Flowering plants make up the largest grouping within the plant kingdom, containing more than 250,000 species that range from grasses to tulips to towering oak trees, according to the University of Arizona's Tree of Life project. When identifying flowering plants, most people's first instinct is to use the flower. However, when the plant isn't flowering or the species doesn't produce an obvious flower, you can fall back on the leaves to provide clues about the plant's identity.
Identifying plants requires gathering clues from your observation. When you look at a leaf, you probably notice its shape and any color deviations from basic green. In fact, there are many more details to observe and note, once you know what you're looking for. If you can't identify the plant in the field or collect a sample, take photos, make sketches and write careful notes about what you observe.
Begin by describing the leaf's shape. Botanists use a number of specialized terms to communicate with each other about the shapes of leaves. What's important for you, when collecting clues in the field, is to describe the shape in a way that you can easily remember exactly what it looked like. "Heart-shaped" works just as well as "cordate," and you can look up the precise terminology once you're home again. Also describe the leaf's margins. Are they jagged, wavy or smooth? Sketches will help you remember precise details later.
You will describe leaf vein arrangement with respect to the midrib, the large central vein that begins at the stem and usually extends the length of the leaf. If the veins occur parallel to the midrib, you know the plant is a monocot, a class of flowering plants that includes grasses and familiar garden flowers like lilies. If the veins originate at the midrib, note whether they originate from the same point or if they extend from different points along the midrib. These are palmate and pinnate leaves, respectively.
If you can, observe how the leaves emerge from the stem. Opposite leaves grow in pairs, as the name suggests, opposite one another on the stem. Alternate leaves occur singly on both sides of the stem. Whorled leaves occur singly as well but travel in a circular pattern around the stem. Leaf arrangement provides a very basic piece of information that can help with identification, if you can find access to a stem or branch rather than a single leaf.
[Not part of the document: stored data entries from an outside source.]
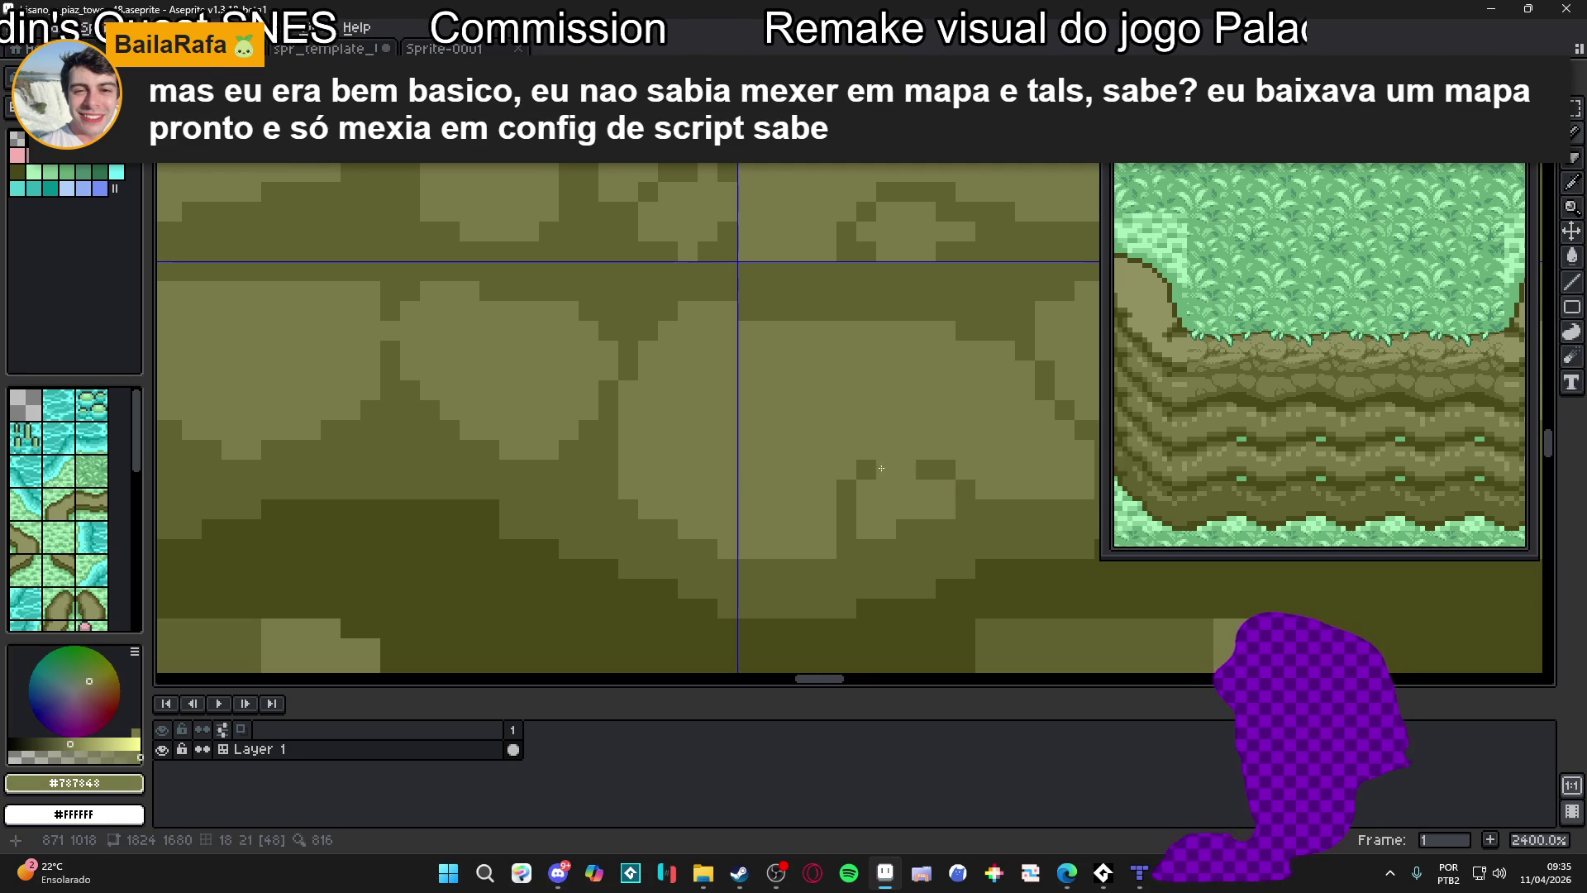
left_click_drag(868, 450, 925, 448)
left_click(925, 463, "alt")
left_click(925, 469)
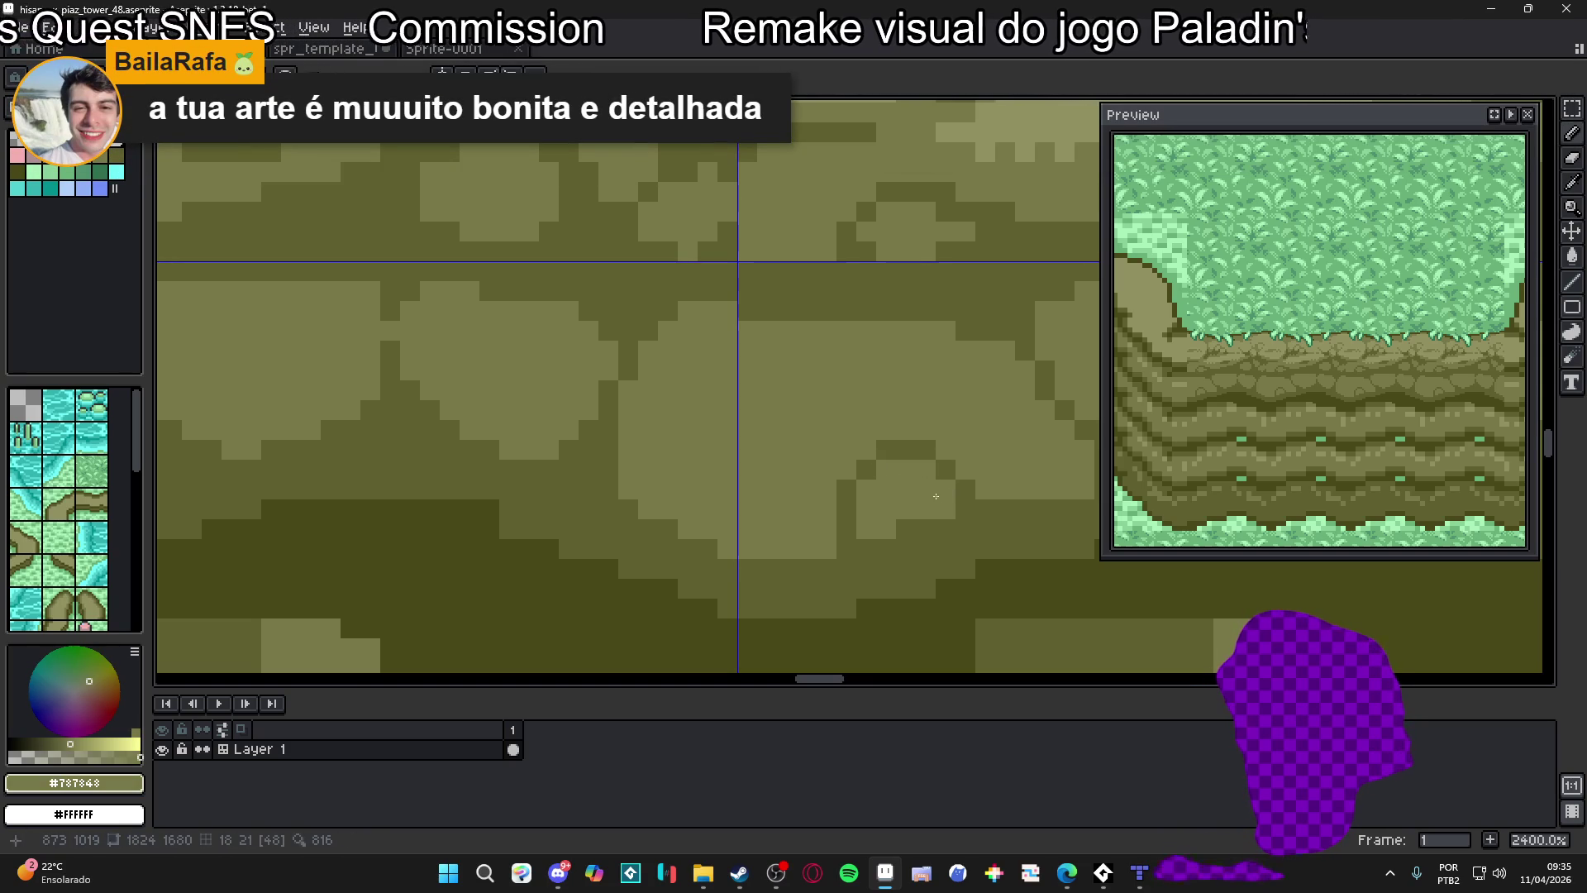
mouse_move(925, 528)
left_mouse_down()
mouse_move(902, 523)
mouse_move(918, 548)
mouse_move(936, 532)
left_mouse_up()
Once you have your information collected, you will use it to identify possible matches in a field guide. You can find field guides at your local library, in addition to online versions maintained by universities and nature clubs. To use a field guide, use the photos and illustrations to find possible matches for your plant. Consult the detailed descriptions provided to ensure that the observations you've collected match the attributes of that plant.